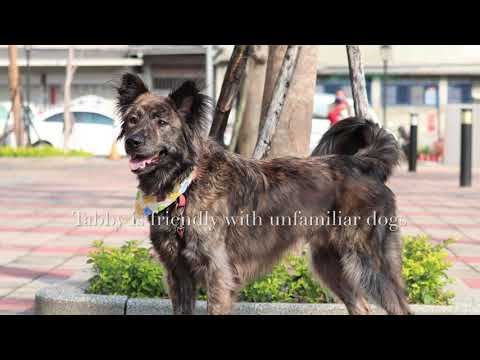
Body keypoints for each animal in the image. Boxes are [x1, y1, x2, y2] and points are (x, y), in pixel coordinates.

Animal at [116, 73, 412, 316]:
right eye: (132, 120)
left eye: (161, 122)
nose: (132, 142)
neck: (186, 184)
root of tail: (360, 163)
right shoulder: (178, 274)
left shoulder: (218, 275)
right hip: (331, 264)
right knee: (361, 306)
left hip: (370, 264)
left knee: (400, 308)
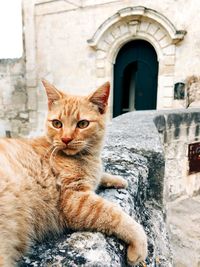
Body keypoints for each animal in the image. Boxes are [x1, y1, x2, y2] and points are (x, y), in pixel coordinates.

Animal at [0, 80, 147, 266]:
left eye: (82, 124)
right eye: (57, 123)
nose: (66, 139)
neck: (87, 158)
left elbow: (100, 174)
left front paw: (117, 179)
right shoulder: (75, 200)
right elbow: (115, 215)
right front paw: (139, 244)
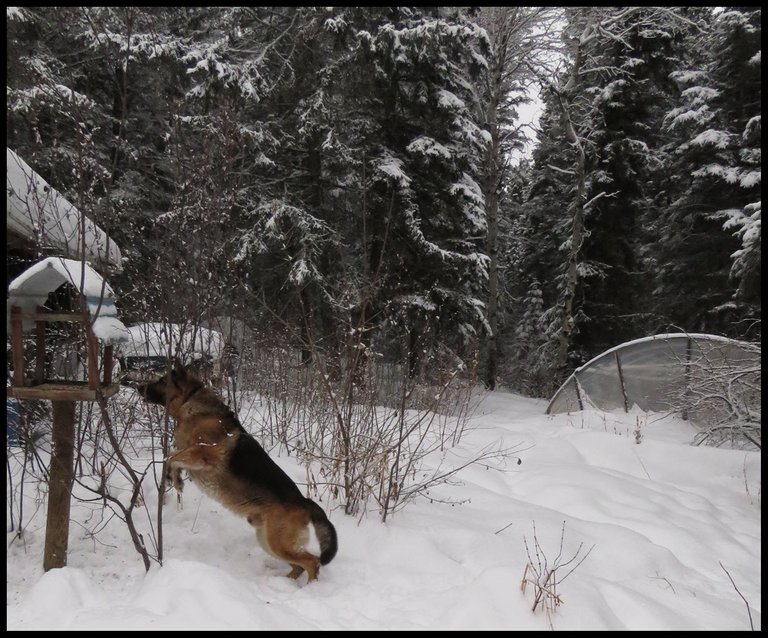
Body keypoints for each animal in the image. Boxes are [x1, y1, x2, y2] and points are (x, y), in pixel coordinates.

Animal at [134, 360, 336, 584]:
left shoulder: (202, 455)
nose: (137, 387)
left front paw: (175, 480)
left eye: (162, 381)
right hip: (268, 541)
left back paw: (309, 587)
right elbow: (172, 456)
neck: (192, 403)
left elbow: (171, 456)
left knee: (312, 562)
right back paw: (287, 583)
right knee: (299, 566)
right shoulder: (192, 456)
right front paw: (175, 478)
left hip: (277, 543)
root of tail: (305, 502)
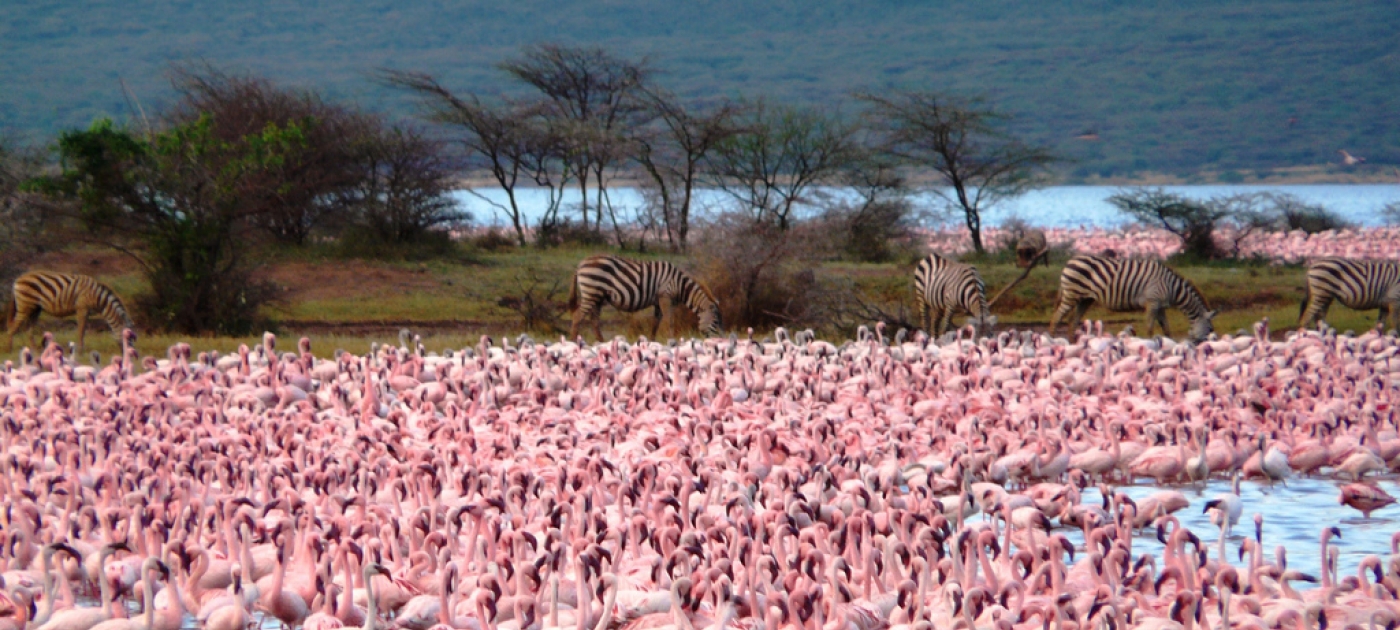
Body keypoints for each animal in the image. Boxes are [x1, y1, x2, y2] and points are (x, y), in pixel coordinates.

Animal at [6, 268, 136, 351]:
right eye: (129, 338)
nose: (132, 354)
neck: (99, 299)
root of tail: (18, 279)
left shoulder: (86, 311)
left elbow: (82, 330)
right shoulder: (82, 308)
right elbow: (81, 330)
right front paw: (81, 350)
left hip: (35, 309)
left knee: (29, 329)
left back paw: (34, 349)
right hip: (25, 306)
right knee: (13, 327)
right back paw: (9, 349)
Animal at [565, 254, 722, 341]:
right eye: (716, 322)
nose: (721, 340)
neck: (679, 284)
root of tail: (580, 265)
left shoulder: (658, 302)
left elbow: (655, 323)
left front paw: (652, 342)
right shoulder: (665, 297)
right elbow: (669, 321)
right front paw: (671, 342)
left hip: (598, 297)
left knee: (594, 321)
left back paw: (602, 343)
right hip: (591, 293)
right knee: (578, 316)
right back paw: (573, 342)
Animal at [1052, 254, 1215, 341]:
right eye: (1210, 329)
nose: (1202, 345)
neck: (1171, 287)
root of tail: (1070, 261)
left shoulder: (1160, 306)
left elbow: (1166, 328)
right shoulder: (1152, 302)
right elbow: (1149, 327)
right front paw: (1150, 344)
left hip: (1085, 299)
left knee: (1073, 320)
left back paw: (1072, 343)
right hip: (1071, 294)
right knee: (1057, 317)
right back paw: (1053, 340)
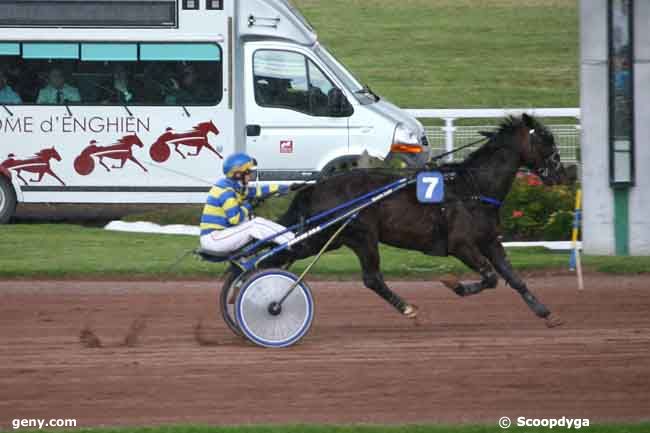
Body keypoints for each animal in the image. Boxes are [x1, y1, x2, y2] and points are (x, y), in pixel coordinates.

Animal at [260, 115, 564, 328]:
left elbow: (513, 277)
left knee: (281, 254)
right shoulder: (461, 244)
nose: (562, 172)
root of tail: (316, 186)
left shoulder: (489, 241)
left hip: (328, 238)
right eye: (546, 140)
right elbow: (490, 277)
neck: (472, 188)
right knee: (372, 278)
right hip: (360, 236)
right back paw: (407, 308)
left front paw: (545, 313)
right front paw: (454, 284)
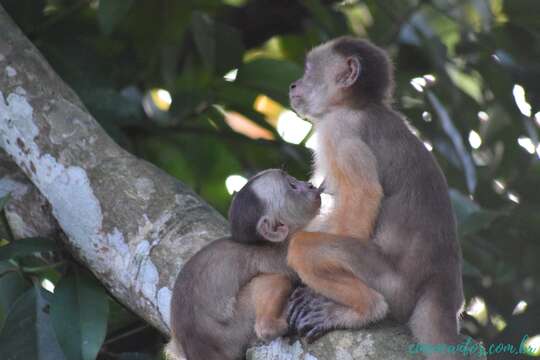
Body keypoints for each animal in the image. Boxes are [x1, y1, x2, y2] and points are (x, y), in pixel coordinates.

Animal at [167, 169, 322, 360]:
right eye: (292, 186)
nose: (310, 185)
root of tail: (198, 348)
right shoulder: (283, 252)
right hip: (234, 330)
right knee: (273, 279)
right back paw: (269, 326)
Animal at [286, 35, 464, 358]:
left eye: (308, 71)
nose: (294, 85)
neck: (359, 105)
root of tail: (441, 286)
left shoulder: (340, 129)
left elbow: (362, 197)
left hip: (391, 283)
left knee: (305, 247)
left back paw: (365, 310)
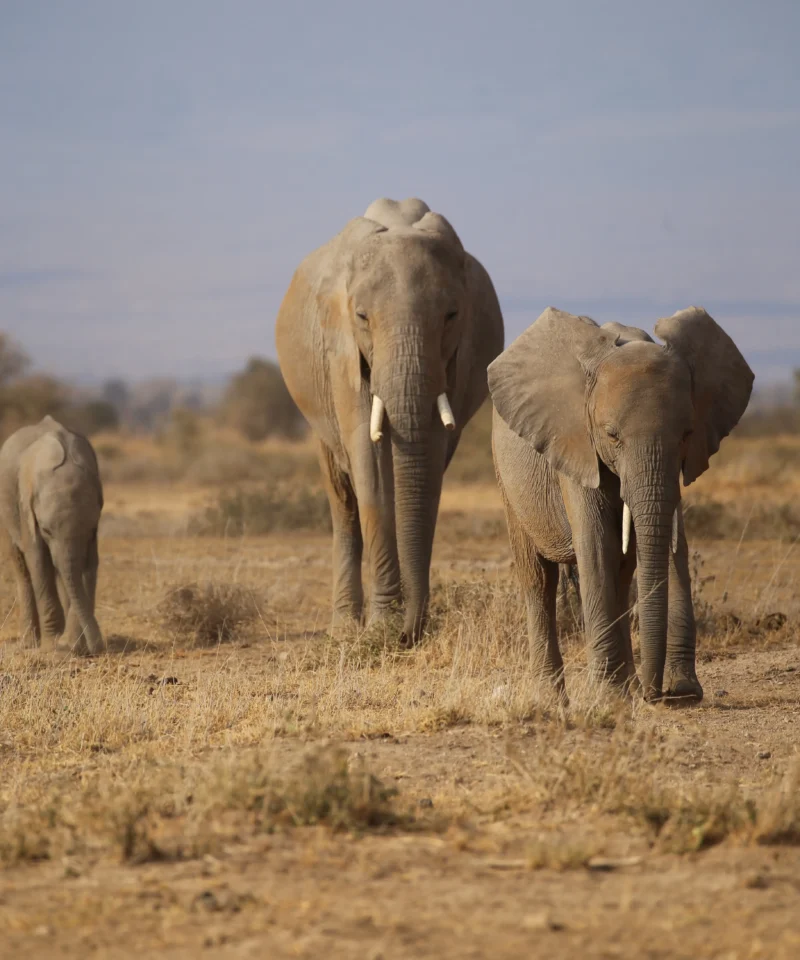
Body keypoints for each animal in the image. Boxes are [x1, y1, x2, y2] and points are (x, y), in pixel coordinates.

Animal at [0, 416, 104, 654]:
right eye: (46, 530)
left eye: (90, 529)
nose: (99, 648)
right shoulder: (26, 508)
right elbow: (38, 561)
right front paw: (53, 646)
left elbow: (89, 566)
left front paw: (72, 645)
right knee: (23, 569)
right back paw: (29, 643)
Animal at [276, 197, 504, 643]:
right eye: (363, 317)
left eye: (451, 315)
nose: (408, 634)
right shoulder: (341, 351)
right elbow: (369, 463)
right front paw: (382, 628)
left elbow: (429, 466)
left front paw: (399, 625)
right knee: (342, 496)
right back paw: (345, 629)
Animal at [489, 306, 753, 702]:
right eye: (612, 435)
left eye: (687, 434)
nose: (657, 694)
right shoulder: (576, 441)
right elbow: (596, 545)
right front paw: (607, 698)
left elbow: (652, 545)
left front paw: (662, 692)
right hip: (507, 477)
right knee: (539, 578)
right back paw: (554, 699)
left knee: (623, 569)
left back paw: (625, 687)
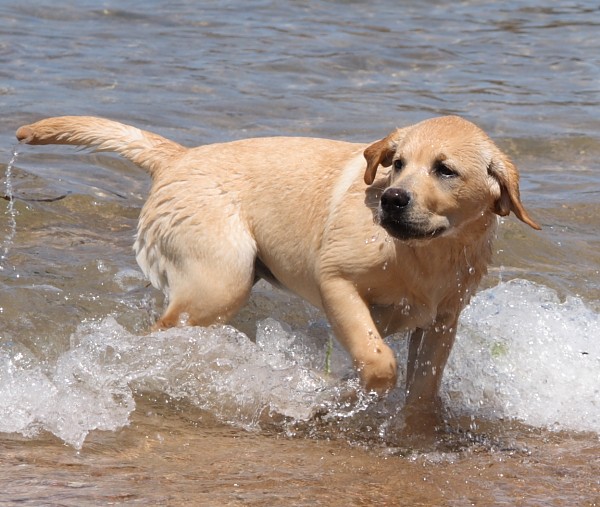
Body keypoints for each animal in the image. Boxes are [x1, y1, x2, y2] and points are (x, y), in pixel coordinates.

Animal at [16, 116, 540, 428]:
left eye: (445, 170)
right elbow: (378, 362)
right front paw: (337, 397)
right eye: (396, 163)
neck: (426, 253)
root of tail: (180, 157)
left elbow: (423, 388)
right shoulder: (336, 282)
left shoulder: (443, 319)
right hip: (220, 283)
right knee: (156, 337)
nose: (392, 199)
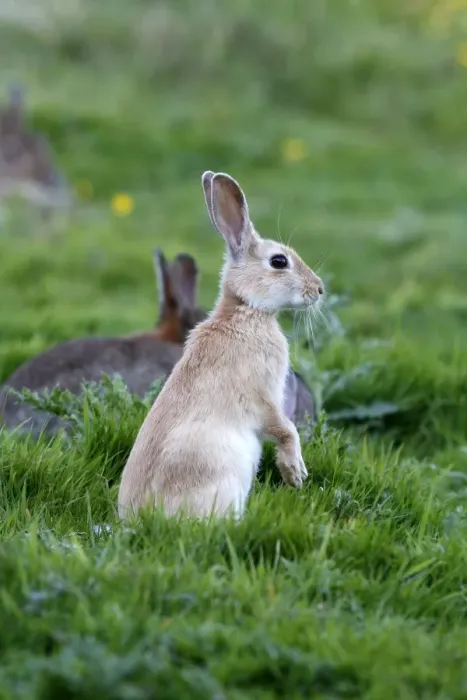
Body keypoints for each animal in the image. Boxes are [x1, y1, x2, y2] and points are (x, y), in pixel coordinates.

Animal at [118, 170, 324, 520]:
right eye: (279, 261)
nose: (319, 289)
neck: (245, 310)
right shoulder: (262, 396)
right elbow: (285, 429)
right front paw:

—————

**Your assignment:** Transcribe only this stretch of the data: the line with "left back paw: (602, 343)", the line with "right front paw: (382, 628)", and every line in between. Leave out the pictures.

**Result of this exercise:**
left back paw: (602, 343)
right hip: (591, 293)
right knee: (578, 316)
right back paw: (573, 342)
Animal at [1052, 254, 1215, 341]:
right eye: (1210, 329)
nose: (1202, 345)
neck: (1171, 287)
root of tail: (1070, 261)
left shoulder: (1160, 306)
left elbow: (1166, 328)
right shoulder: (1152, 302)
right elbow: (1149, 327)
right front paw: (1150, 344)
left hip: (1085, 299)
left knee: (1073, 320)
left back paw: (1072, 343)
right hip: (1071, 294)
right knee: (1057, 317)
right back paw: (1053, 340)
Body keypoints for each animal in the image. Boxes are [x1, y1, x2, y2] and points are (x, y), in pixel coordinates.

Animal at [260, 115, 564, 328]:
left elbow: (513, 277)
left knee: (281, 254)
right shoulder: (461, 244)
nose: (562, 172)
root of tail: (316, 186)
left shoulder: (489, 241)
left hip: (328, 238)
right eye: (546, 140)
right elbow: (490, 277)
neck: (472, 188)
right knee: (372, 278)
right hip: (360, 236)
right back paw: (407, 308)
left front paw: (545, 313)
right front paw: (454, 284)
Body keypoints for each animal in the image. Boxes are [x1, y1, x2, y2] and points are (x, y), in pixel coordinates.

Animal at [167, 169, 322, 360]:
right eye: (292, 186)
nose: (310, 185)
root of tail: (198, 348)
right shoulder: (283, 252)
right hip: (234, 330)
right knee: (273, 279)
right back paw: (269, 326)
Animal at [286, 35, 464, 358]:
left eye: (308, 71)
nose: (294, 85)
neck: (359, 105)
root of tail: (441, 286)
left shoulder: (340, 129)
left elbow: (362, 197)
left hip: (391, 283)
left knee: (305, 247)
left back paw: (365, 310)
Body keypoints for each animal in the image. Boxes are [x1, y1, x2, y2] and points are (x, y), in pixel coordinates.

Animal at [0, 416, 104, 654]:
right eye: (46, 530)
left eye: (90, 529)
nose: (99, 648)
right shoulder: (26, 508)
right elbow: (38, 561)
right front paw: (53, 646)
left elbow: (89, 566)
left front paw: (72, 645)
right knee: (23, 569)
right back paw: (29, 643)
Animal at [276, 197, 504, 643]:
right eye: (363, 317)
left eye: (451, 315)
nose: (408, 634)
right shoulder: (341, 351)
right elbow: (369, 463)
right front paw: (382, 628)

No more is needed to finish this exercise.